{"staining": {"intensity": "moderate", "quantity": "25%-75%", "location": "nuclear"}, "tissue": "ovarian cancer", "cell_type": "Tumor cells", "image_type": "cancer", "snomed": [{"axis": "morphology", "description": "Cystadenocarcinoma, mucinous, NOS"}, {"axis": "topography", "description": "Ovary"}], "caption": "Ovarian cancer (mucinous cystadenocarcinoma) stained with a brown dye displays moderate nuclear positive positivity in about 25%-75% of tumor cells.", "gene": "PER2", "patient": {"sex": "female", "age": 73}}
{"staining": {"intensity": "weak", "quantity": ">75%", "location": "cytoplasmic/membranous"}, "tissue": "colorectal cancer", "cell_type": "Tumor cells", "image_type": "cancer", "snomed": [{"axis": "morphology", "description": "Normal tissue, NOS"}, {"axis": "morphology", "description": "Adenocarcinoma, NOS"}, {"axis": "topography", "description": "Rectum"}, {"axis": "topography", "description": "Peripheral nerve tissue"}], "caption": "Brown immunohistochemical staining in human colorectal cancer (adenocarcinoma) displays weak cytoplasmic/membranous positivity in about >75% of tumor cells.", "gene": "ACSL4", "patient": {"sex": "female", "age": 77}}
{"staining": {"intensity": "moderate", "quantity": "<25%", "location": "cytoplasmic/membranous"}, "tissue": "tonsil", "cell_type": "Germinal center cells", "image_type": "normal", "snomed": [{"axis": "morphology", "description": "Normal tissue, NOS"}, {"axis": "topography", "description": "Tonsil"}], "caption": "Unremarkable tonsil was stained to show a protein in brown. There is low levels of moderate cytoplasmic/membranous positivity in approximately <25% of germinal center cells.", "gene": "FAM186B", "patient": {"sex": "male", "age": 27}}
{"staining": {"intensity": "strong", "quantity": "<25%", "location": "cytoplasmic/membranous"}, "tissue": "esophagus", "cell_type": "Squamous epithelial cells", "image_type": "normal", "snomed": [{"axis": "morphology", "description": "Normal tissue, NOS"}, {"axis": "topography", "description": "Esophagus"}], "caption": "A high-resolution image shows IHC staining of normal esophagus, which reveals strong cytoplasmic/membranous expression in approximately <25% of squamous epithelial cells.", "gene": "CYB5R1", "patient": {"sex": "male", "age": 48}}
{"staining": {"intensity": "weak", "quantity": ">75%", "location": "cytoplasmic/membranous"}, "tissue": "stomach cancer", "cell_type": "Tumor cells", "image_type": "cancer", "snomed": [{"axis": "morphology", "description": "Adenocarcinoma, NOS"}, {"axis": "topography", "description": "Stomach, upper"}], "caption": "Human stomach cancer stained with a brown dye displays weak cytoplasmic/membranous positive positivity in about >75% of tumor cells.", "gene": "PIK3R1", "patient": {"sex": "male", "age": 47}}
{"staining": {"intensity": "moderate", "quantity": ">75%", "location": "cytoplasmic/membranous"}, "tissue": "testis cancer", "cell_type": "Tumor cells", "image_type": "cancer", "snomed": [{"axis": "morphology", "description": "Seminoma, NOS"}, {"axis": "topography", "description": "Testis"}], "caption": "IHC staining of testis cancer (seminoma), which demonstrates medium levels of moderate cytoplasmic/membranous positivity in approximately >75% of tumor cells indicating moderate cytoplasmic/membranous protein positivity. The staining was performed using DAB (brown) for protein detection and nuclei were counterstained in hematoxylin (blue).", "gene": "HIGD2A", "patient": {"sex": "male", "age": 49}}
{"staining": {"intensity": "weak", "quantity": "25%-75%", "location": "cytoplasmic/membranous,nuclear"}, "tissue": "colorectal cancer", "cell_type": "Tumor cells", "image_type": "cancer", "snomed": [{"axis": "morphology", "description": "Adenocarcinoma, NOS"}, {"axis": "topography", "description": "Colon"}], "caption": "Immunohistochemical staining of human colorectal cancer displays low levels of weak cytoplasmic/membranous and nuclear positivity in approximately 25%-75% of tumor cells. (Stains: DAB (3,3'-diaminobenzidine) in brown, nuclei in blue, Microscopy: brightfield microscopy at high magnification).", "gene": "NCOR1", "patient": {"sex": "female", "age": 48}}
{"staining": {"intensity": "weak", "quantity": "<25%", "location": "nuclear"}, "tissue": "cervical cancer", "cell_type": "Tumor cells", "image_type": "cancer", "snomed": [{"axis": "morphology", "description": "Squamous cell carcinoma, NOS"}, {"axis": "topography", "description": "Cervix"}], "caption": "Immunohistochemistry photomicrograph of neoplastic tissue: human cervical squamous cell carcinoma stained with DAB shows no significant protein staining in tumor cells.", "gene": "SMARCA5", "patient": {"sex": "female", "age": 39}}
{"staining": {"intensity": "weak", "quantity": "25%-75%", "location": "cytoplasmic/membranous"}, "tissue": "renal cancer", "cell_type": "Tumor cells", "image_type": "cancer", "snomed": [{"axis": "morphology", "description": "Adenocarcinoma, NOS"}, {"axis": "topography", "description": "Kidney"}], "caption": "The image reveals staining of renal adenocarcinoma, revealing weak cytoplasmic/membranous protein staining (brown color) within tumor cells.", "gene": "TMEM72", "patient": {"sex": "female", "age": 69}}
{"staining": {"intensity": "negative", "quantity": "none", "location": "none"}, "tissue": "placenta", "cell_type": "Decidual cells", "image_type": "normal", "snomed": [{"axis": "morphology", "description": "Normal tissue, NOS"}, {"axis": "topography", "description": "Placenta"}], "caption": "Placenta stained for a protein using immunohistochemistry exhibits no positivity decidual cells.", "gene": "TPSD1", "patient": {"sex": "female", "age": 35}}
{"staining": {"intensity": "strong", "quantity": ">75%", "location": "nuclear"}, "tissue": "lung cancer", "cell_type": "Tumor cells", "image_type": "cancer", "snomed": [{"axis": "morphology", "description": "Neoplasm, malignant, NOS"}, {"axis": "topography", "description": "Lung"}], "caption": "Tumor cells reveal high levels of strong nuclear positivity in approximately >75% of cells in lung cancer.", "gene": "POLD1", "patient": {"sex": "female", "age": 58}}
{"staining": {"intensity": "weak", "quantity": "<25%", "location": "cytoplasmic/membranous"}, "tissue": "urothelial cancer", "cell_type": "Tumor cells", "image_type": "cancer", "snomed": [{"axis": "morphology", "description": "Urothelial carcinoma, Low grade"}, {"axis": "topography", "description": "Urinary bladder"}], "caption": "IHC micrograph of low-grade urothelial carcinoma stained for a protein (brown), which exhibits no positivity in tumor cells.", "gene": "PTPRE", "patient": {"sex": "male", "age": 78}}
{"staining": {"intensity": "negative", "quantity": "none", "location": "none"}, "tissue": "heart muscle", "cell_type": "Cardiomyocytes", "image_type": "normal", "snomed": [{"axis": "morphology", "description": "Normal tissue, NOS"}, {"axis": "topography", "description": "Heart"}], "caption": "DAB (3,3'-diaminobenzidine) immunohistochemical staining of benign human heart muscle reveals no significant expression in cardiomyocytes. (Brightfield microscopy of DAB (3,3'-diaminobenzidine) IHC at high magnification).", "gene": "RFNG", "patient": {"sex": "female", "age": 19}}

==*==

▶ _WHAT YOU ARE ASKED TO DO_:
Each line above with the string "Squamous" in it should be located and copied.

▶ _RESULT_:
{"staining": {"intensity": "strong", "quantity": "<25%", "location": "cytoplasmic/membranous"}, "tissue": "esophagus", "cell_type": "Squamous epithelial cells", "image_type": "normal", "snomed": [{"axis": "morphology", "description": "Normal tissue, NOS"}, {"axis": "topography", "description": "Esophagus"}], "caption": "A high-resolution image shows IHC staining of normal esophagus, which reveals strong cytoplasmic/membranous expression in approximately <25% of squamous epithelial cells.", "gene": "CYB5R1", "patient": {"sex": "male", "age": 48}}
{"staining": {"intensity": "weak", "quantity": "<25%", "location": "nuclear"}, "tissue": "cervical cancer", "cell_type": "Tumor cells", "image_type": "cancer", "snomed": [{"axis": "morphology", "description": "Squamous cell carcinoma, NOS"}, {"axis": "topography", "description": "Cervix"}], "caption": "Immunohistochemistry photomicrograph of neoplastic tissue: human cervical squamous cell carcinoma stained with DAB shows no significant protein staining in tumor cells.", "gene": "SMARCA5", "patient": {"sex": "female", "age": 39}}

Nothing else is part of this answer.